UAE rolls over $2 billion Pakistan debt

IMF expresses willingness to engage with next govt

The IHC was informed that up to 1,298 FBR cases were pending with the court. PHOTO: FILE

ISLAMABAD:

The United Arab Emirates (UAE) has rolled over $2 billion debt for one year amid central bank’s call to arrange more loans to stabilise foreign exchange reserves that depleted by one-fourth in just two weeks.

In addition to securing the rollover, the Pakistani authorities on Monday managed a statement from the International Monetary Fund (IMF) to calm the jittery markets that could further undermine the value of the rupee against the US dollar.

The UAE has rolled over $2 billion debt for one more year, Finance Secretary Hamid Yaqoob Sheikh told The Express Tribune on Monday. The facility had matured last month and Pakistan had sought a three-year extension.

The outgoing prime minister, Imran Khan, had requested the $6 billion facility in November 2018 but the UAE approved $2 billion for a period of three years that became effective in early 2019. It was the second major facility that a foreign country rescheduled in past 10 days.
Yet the foreign exchange reserves remained on a sliding path despite a major relief from China and the UAE.

Also read: IMF tax proposals to make salaried class worse off

The Finance Ministry spokesman said that the UAE had not yet taken a decision on the rollover of another $450 million debt that matured few weeks ago. Pakistan had not paid back the $450 million debt, although Dubai had demanded its money back.

The foreign exchange reserves that were close to $15 billion till March 18th have already slid to around $11 billion, sources said. The $4 billion or over one-fourth reduction in the reserves within no time has panicked the central bank that is now seeking urgent foreign loans, the sources added.

They said the State Bank of Pakistan (SBP) and the Finance Ministry were discussing options to seek more foreign loans but had very little option in these circumstances.

The government had approached a consortium of foreign commercial banks for a $1 billion loan but the banks were demanding high interest rate, according to the sources. However, in the absence of political leadership, bureaucracy was reluctant to get the loan at higher rate, they added.

Pakistan and the IMF talks were derailed last month – for the third time in as many years -- after the outgoing Pakistan Tehreek-e-Insaf (PTI) government followed the path of fiscal indiscipline and violated its commitments given to the IMF.

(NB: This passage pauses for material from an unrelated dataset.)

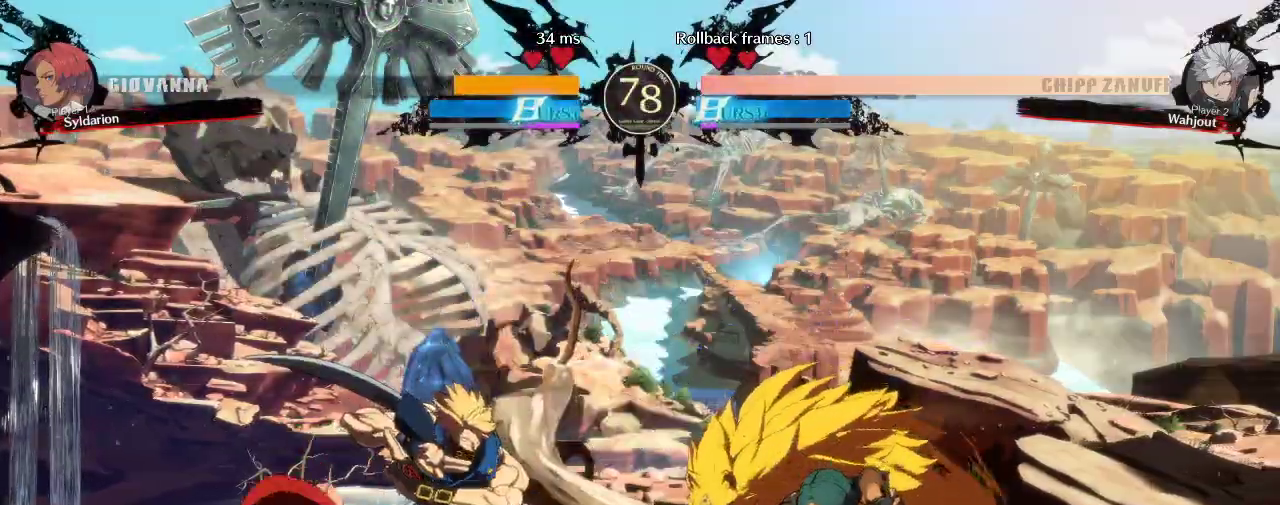
{"buttons": [], "left_stick": "down-right", "events": [[183, "left_stick", "down-right"]]}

The IMF has not yet permanently closed the doors for Pakistan and was willing to engage with the next government. “The Fund looks to continue its support to Pakistan and, once a new government is formed,” Esther Perez Ruiz, the resident representative of the IMF said

“We will engage on policies to promote macroeconomic stability, and enquire about intentions vis-a-vis programme engagement”, Ruiz added. To a question, Ruiz added that the IMF was willing to engage with any government, caretaker or the one formed after the general elections.

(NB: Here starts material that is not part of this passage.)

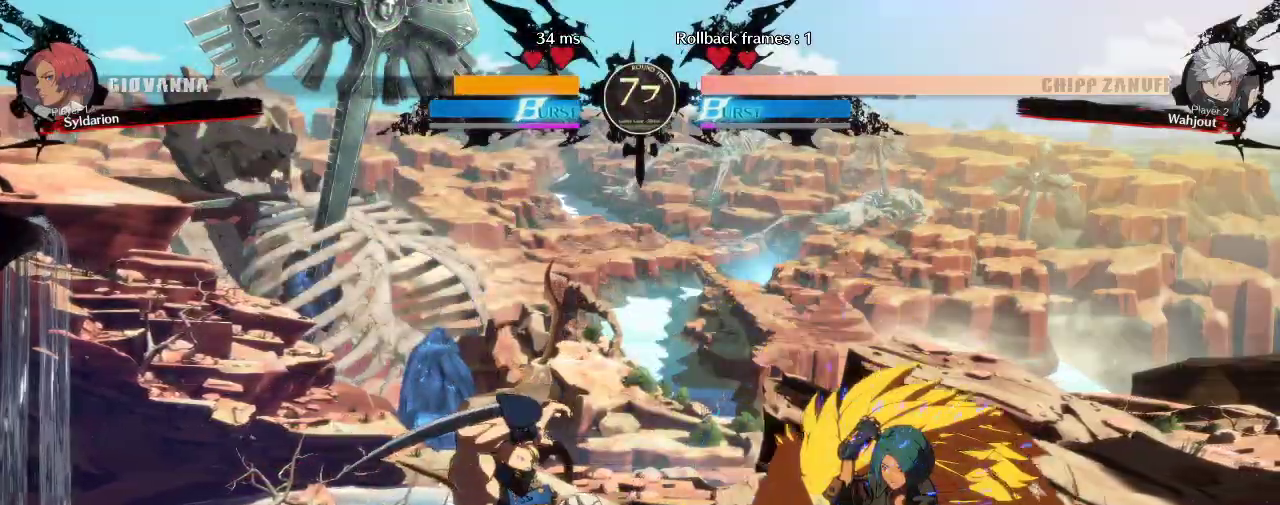
{"buttons": [], "left_stick": "right", "events": [[367, "left_stick", "right"]]}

However, in July 2018, the Law Division had barred the then caretaker government from entering into a deal with the IMF on the grounds that the interim setup could not bind the country into a longer term contract.

Also read: IMF’s concern

The IMF has not yet disbursed $3 billion out of the $6 billion and the revised scheduled for completion of the 7th review of the programme lapsed last month. The IMF resident representative said that there was no concept of suspension within IMF programmes.

The UAE decision to rollover its loans provided a breathing space to Pakistan, as the economic managers see some additional impact on the external sector due to political instability. The stock market shed over 1,250 points on Monday, as the country grapples with constitutional crisis.

Although China last month agreed to rollover $4.2 billion loan, the procedural formalities for the $2.2 billion commercial loan still remain incomplete.

The finance secretary said that Pakistan was expecting to receive the $2.2 billion from China this month, once all the procedural formalities were done, which would provide a cushion to the foreign exchange reserves.

In case of a delay coupled with higher current account deficit, it could be difficult to manage the situation, the sources said.

The Chinese assistance has helped the central bank to maintain the gross foreign exchange reserves in double digits but any further delay in receiving the promised money could create problems to manage expectations, the sources added.

Former planning minister Asad Umar said on Monday that the current external sector situation was difficult to manage for any government.